ABSTRACT

Teares exemplifies Spenser’s natural inclination (most fully realized in FQ) to draw together and synthesize a mass of discrete source materials. His clear sympathy with the Pléiade’s requirement that the vernacular poet be steeped in ancient literature is seen in passages that look directly to du Bellay’s verse and prose; Urania’s account of her ‘heavenlie discipline’ indicates his admiration for du Bartas’ Sepmaine and ‘Uranie’ (see Var 8:322-7; Prescott 1978:51-2, 209-10). Whether his knowledge of the Muses derives directly from Macrobius, Giraldi, and others, or, more probably, from Renaissance dictionaries, Teares confirms Spenser’s familiarity with the tradition.
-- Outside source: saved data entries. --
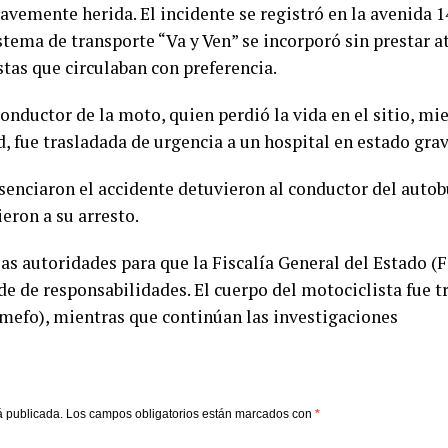
emente herida. El incidente se registró en la avenida 141
stema de transporte “Va y Ven” se incorporó sin prestar at
tas que circulaban con preferencia.
 conductor de la moto, quien perdió la vida en el sitio, 
, fue trasladada de urgencia a un hospital en estado grav
senciaron el accidente detuvieron al conductor del autobú
eron a su arresto.
as autoridades para que la Fiscalía General del Estado (F
de de responsabilidades. El cuerpo del motociclista fue t
mefo), mientras que continúan las investigaciones
á publicada.
Los campos obligatorios están marcados con
*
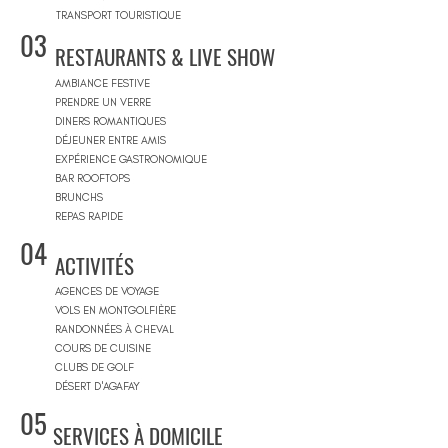
TRANSPORT TOURISTIQUE
03
RESTAURANTS & LIVE SHOW
AMBIANCE FESTIVE
PRENDRE UN VERRE
DINERS ROMANTIQUES
DÉJEUNER ENTRE AMIS
EXPÉRIENCE GASTRONOMIQUE
BAR ROOFTOPS
BRUNCHS
REPAS RAPIDE
04
ACTIVITÉS
AGENCES DE VOYAGE
VOLS EN MONTGOLFIÈRE
RANDONNÉES À CHEVAL
COURS DE CUISINE
CLUBS DE GOLF
DÉSERT D'AGAFAY
05
SERVICES À DOMICILE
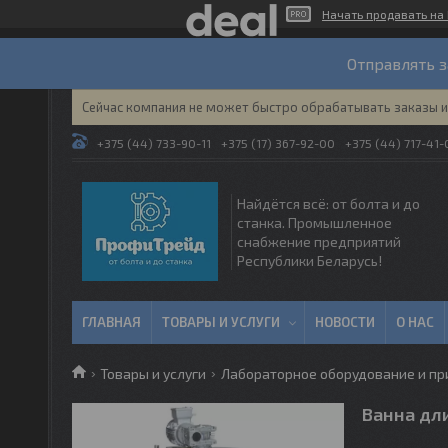
Начать продавать на 
Отправлять з
Сейчас компания не может быстро обрабатывать заказы и 
+375 (44) 733-90-11
+375 (17) 367-92-00
+375 (44) 717-41-
Найдётся всё: от болта и до
станка. Промышленное
снабжение предприятий
Республики Беларусь!
ГЛАВНАЯ
ТОВАРЫ И УСЛУГИ
НОВОСТИ
О НАС
Товары и услуги
Лабораторное оборудование и п
Ванна дл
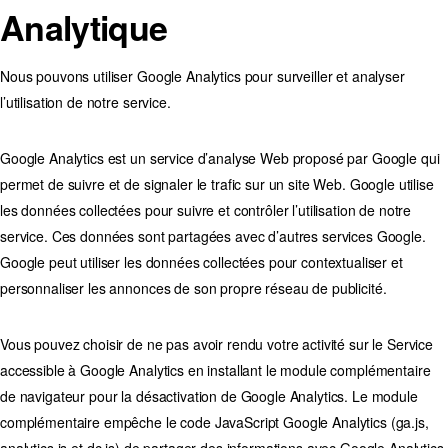
Analytique
Nous pouvons utiliser Google Analytics pour surveiller et analyser
l’utilisation de notre service.
Google Analytics est un service d’analyse Web proposé par Google qui
permet de suivre et de signaler le trafic sur un site Web. Google utilise
les données collectées pour suivre et contrôler l’utilisation de notre
service. Ces données sont partagées avec d’autres services Google.
Google peut utiliser les données collectées pour contextualiser et
personnaliser les annonces de son propre réseau de publicité.
Vous pouvez choisir de ne pas avoir rendu votre activité sur le Service
accessible à Google Analytics en installant le module complémentaire
de navigateur pour la désactivation de Google Analytics. Le module
complémentaire empêche le code JavaScript Google Analytics (ga.js,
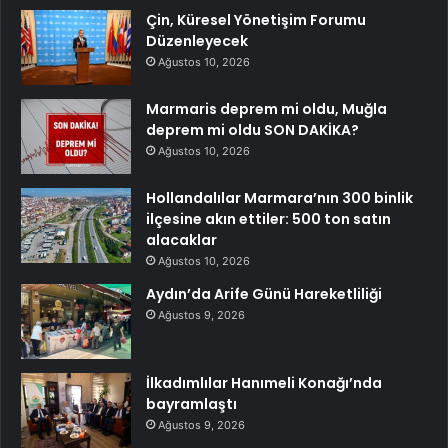
Çin, Küresel Yönetişim Forumu
Düzenleyecek
Ağustos 10, 2026
Marmaris deprem mi oldu, Muğla
deprem mi oldu SON DAKİKA?
Ağustos 10, 2026
Hollandalılar Marmara’nın 300 binlik
ilçesine akın ettiler: 500 ton satın
alacaklar
Ağustos 10, 2026
Aydın’da Arife Günü Hareketliliği
Ağustos 9, 2026
İlkadımlılar Hanımeli Konağı’nda
bayramlaştı
Ağustos 9, 2026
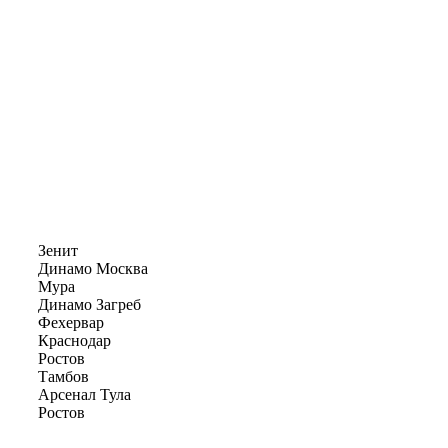
Зенит
Динамо Москва
Мура
Динамо Загреб
Фехервар
Краснодар
Ростов
Тамбов
Арсенал Тула
Ростов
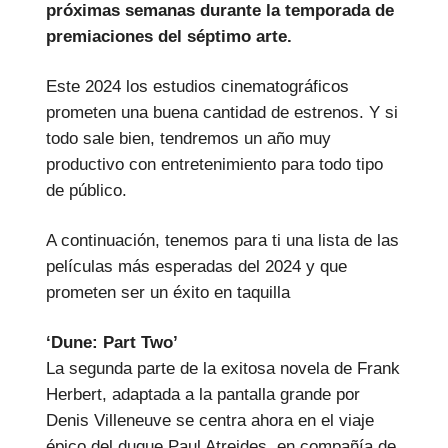
próximas semanas durante la temporada de
premiaciones del séptimo arte.
Este 2024 los estudios cinematográficos
prometen una buena cantidad de estrenos. Y si
todo sale bien, tendremos un año muy
productivo con entretenimiento para todo tipo
de público.
A continuación, tenemos para ti una lista de las
películas más esperadas del 2024 y que
prometen ser un éxito en taquilla
‘Dune: Part Two’
La segunda parte de la exitosa novela de Frank
Herbert, adaptada a la pantalla grande por
Denis Villeneuve se centra ahora en el viaje
épico del duque Paul Atreides, en compañía de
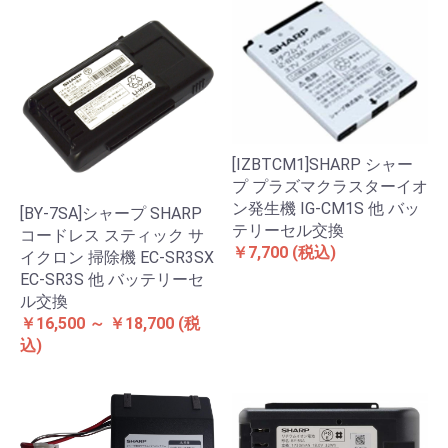
[IZBTCM1]SHARP シャー
プ プラズマクラスターイオ
ン発生機 IG-CM1S 他 バッ
[BY-7SA]シャープ SHARP
テリーセル交換
コードレス スティック サ
￥7,700
(税込)
イクロン 掃除機 EC-SR3SX
EC-SR3S 他 バッテリーセ
ル交換
￥16,500 ～ ￥18,700
(税
込)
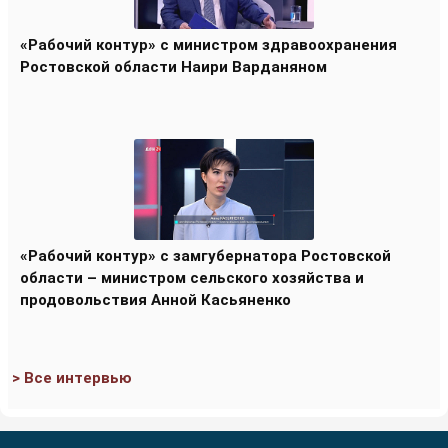
«Рабочий контур» с министром здравоохранения
Ростовской области Наири Варданяном
«Рабочий контур» с замгубернатора Ростовской
области – министром сельского хозяйства и
продовольствия Анной Касьяненко
> Все интервью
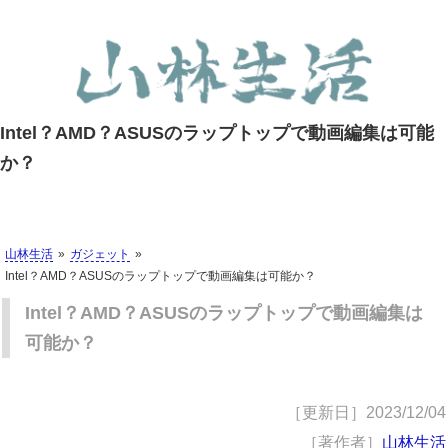
Intel？AMD？ASUSのラップトップで動画編集は可能
か？
山林生活
ガジェット
Intel？AMD？ASUSのラップトップで動画編集は可能か？
Intel？AMD？ASUSのラップトップで動画編集は
可能か？
［更新日］
2023/12/04
［著作者］
山林生活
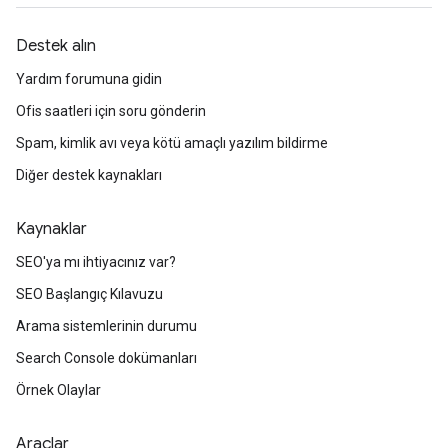
Destek alın
Yardım forumuna gidin
Ofis saatleri için soru gönderin
Spam, kimlik avı veya kötü amaçlı yazılım bildirme
Diğer destek kaynakları
Kaynaklar
SEO'ya mı ihtiyacınız var?
SEO Başlangıç Kılavuzu
Arama sistemlerinin durumu
Search Console dokümanları
Örnek Olaylar
Araçlar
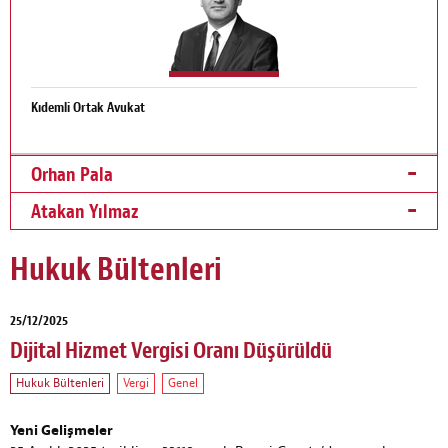
Kıdemli Ortak Avukat
Orhan Pala
Atakan Yılmaz
Hukuk Bültenleri
25/12/2025
Dijital Hizmet Vergisi Oranı Düşürüldü
Hukuk Bültenleri
Vergi
Genel
Yeni Gelişmeler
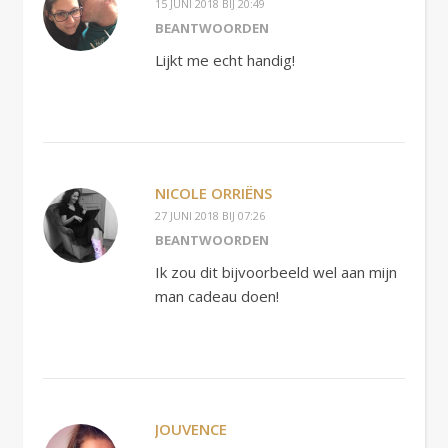
15 JUNI 2018 BIJ 20:49
BEANTWOORDEN
Lijkt me echt handig!
NICOLE ORRIËNS
27 JUNI 2018 BIJ 07:26
BEANTWOORDEN
Ik zou dit bijvoorbeeld wel aan mijn
man cadeau doen!
JOUVENCE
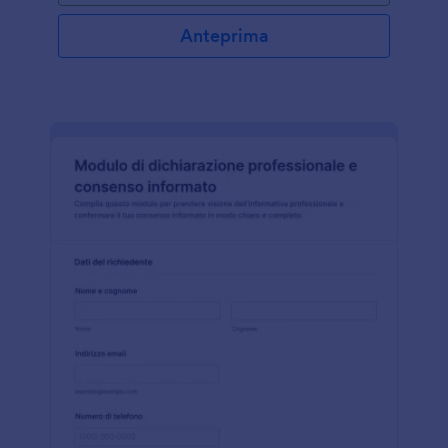
Anteprima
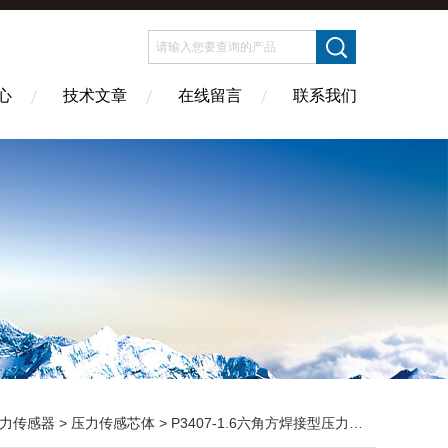
心
技术文章
在线留言
联系我们
力传感器
>
压力传感芯体
> P3407-1.6六角方焊接型压力传感芯体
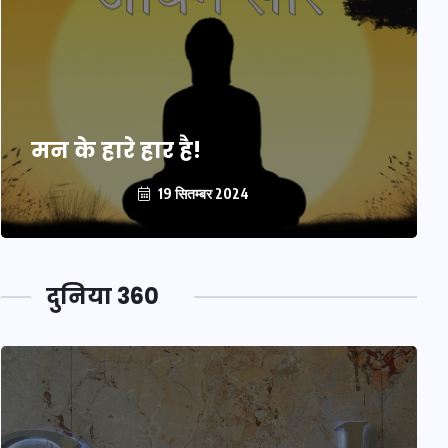
मन के हारे हार है!
19 सितम्बर 2024
दुनिया 360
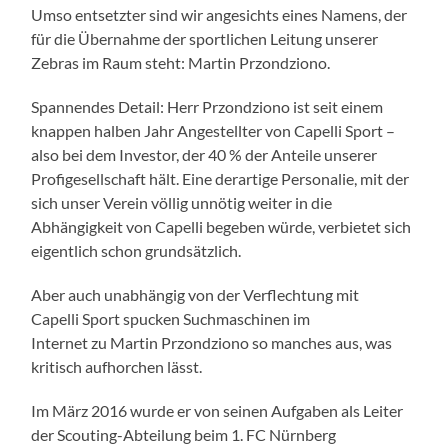
Umso entsetzter sind wir angesichts eines Namens, der
für die Übernahme der sportlichen Leitung unserer
Zebras im Raum steht: Martin Przondziono.
Spannendes Detail: Herr Przondziono ist seit einem
knappen halben Jahr Angestellter von Capelli Sport –
also bei dem Investor, der 40 % der Anteile unserer
Profigesellschaft hält. Eine derartige Personalie, mit der
sich unser Verein völlig unnötig weiter in die
Abhängigkeit von Capelli begeben würde, verbietet sich
eigentlich schon grundsätzlich.
Aber auch unabhängig von der Verflechtung mit
Capelli Sport spucken Suchmaschinen im
Internet zu Martin Przondziono so manches aus, was
kritisch aufhorchen lässt.
Im März 2016 wurde er von seinen Aufgaben als Leiter
der Scouting-Abteilung beim 1. FC Nürnberg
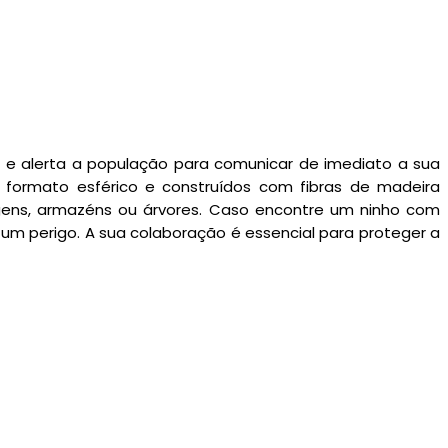
a e alerta a população para comunicar de imediato a sua
 formato esférico e construídos com fibras de madeira
gens, armazéns ou árvores. Caso encontre um ninho com
um perigo. A sua colaboração é essencial para proteger a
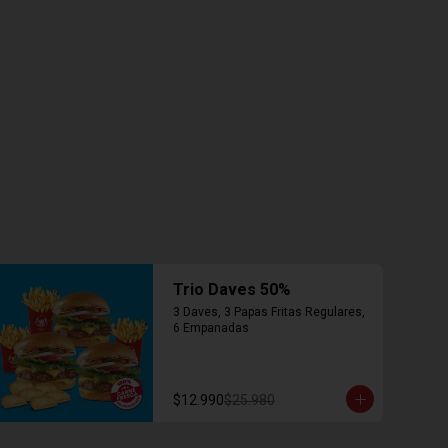
Trio Daves 50%
3 Daves, 3 Papas Fritas Regulares, 
6 Empanadas
$12.990
$25.980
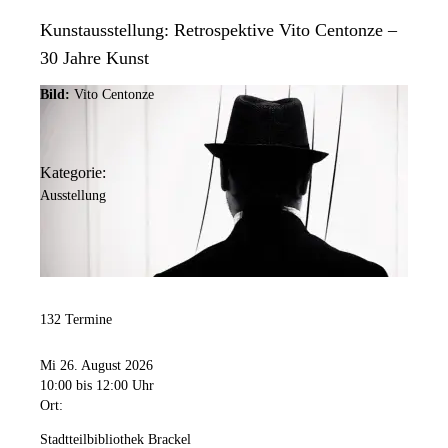
Kunstausstellung: Retrospektive Vito Centonze –
30 Jahre Kunst
Bild:
Vito Centonze
Kategorie:
Ausstellung
132 Termine
Mi 26. August 2026
10:00
bis 12:00 Uhr
Ort:
Stadtteilbibliothek Brackel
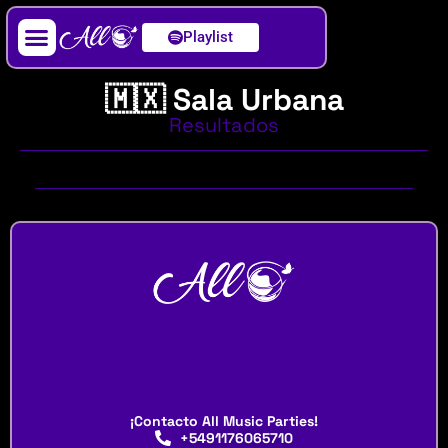
Playlist
Artista / DJ
🇲🇽 Sala Urbana
Resultados
¡Contacto All Music Parties!
+5491176065710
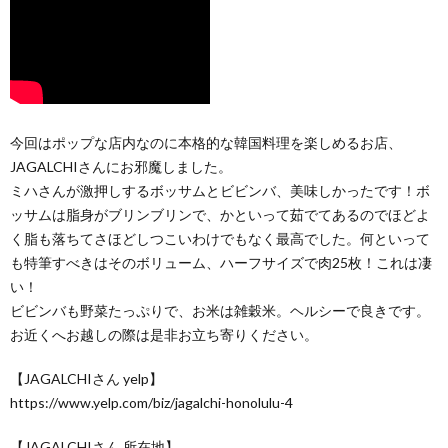
今回はポップな店内なのに本格的な韓国料理を楽しめるお店、
JAGALCHIさんにお邪魔しました。
ミハさんが激押しするボッサムとビビンバ、美味しかったです！ボ
ッサムは脂身がブリンブリンで、かといって茹でてあるのでほどよ
く脂も落ちてさほどしつこいわけでもなく最高でした。何といって
も特筆すべきはそのボリューム、ハーフサイズで肉25枚！これは凄
い！
ビビンバも野菜たっぷりで、お米は雑穀米。ヘルシーで良きです。
お近くへお越しの際は是非お立ち寄りください。
【JAGALCHIさん yelp】
https://www.yelp.com/biz/jagalchi-honolulu-4
【JAGALCHIさん 所在地】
Known only to the wise and virtuous, and forever opposed to ignorance, the Muses, who represent encyclopedic knowledge, transmit divine wisdom (in particular the conception of cosmic harmony) to the souls of mankind. In the context of Spenser’s evolutionary historical vision, Teares records some dissatisfaction with the tradition of the Muses: culturally fixed and permanent, and in paradoxical consequence not altogether adequate for the poet who must transform and revise ancient myth, these learned ladies may have been considered by Spenser, even thus early, as elemental parts of the complex unity of that ‘greater Muse’ invoked in FQ VII vii 1. A scriptural undersong echoes also in Teares, notably in the complaints of Melpomene, Euterpe, and Urania, which recall the New Testament on the deceitful power of sin. Renaissance, medieval, and scriptural elements, finally, are contained within a numerical structure in which nine, traditionally associated with the soul, and with the heavens and angelic virtue (see Fowler 1964:55, 274, 280), is the ruling number, hinting at permanent rhythms within the flux of time and change.